§ Exercise requirements
Format the lines below, beginning with the line that contains "Aunque en momentos" and ending with the line that contains "tiene horario partido?", as a JSON list of strings. Use one string per line and leave out any blank lines.
........
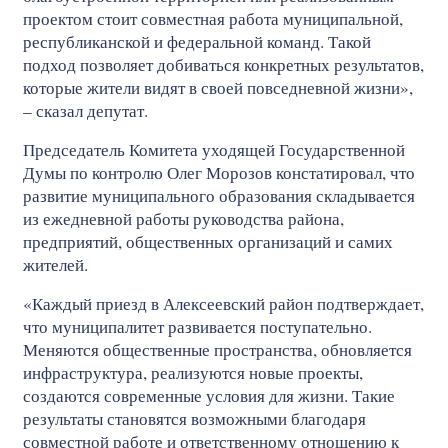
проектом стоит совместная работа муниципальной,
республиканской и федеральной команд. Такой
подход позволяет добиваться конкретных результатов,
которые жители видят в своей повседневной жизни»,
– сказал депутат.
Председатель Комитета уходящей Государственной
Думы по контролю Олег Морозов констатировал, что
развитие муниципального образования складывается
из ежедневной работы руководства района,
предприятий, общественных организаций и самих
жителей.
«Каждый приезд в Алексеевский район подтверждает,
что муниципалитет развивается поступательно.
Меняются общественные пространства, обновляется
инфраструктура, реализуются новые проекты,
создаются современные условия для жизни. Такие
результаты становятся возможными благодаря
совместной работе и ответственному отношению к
........
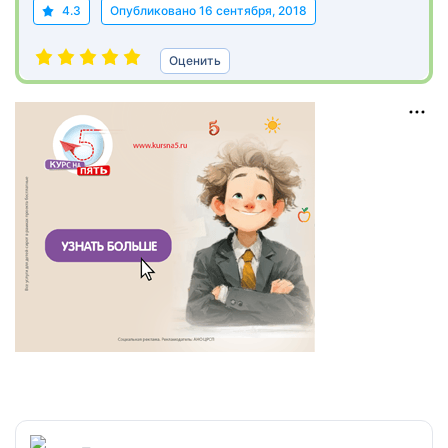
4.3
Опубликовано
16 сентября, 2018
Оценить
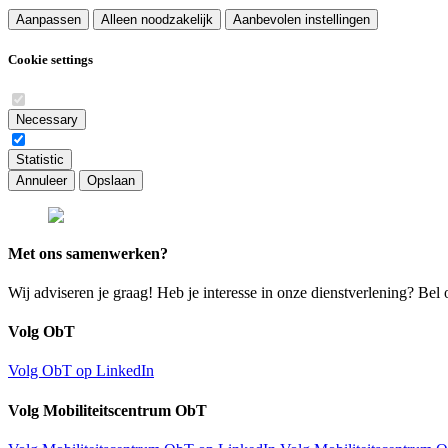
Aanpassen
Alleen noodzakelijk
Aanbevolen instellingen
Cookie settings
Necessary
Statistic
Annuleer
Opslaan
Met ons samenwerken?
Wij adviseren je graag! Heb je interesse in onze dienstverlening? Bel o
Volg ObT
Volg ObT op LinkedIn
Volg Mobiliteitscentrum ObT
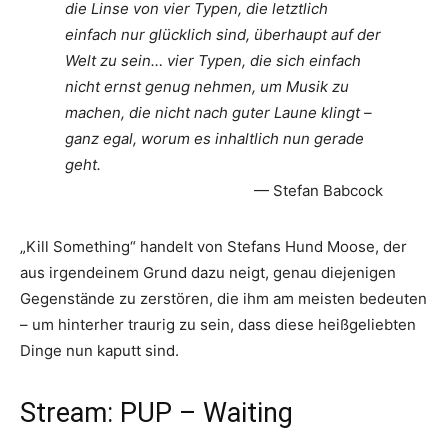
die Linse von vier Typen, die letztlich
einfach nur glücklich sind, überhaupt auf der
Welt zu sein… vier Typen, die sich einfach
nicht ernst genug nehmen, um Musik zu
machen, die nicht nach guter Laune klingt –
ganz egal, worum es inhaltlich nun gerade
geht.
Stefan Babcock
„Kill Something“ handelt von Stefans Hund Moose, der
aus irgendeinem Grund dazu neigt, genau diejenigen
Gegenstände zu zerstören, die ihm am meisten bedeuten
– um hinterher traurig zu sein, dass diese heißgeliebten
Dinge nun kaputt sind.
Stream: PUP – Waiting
........
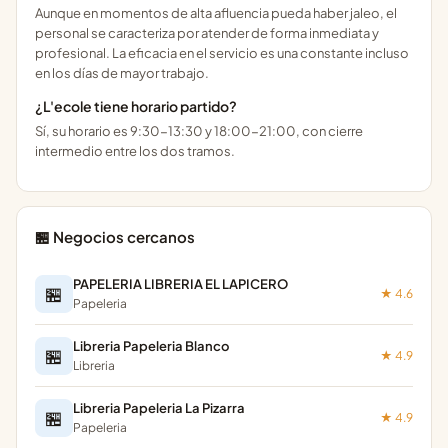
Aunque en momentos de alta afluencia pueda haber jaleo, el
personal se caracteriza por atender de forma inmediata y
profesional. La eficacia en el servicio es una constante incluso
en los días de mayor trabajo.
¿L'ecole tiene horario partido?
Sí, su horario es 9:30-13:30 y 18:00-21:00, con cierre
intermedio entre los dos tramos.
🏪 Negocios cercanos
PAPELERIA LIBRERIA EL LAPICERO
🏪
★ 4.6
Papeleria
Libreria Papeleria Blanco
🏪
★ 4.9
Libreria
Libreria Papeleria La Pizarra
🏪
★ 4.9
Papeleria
........
§ Response to this exercise
[
  "Aunque en momentos de alta afluencia pueda haber jaleo, el",
  "personal se caracteriza por atender de forma inmediata y",
  "profesional. La eficacia en el servicio es una constante incluso",
  "en los días de mayor trabajo.",
  "¿L'ecole tiene horario partido?"
]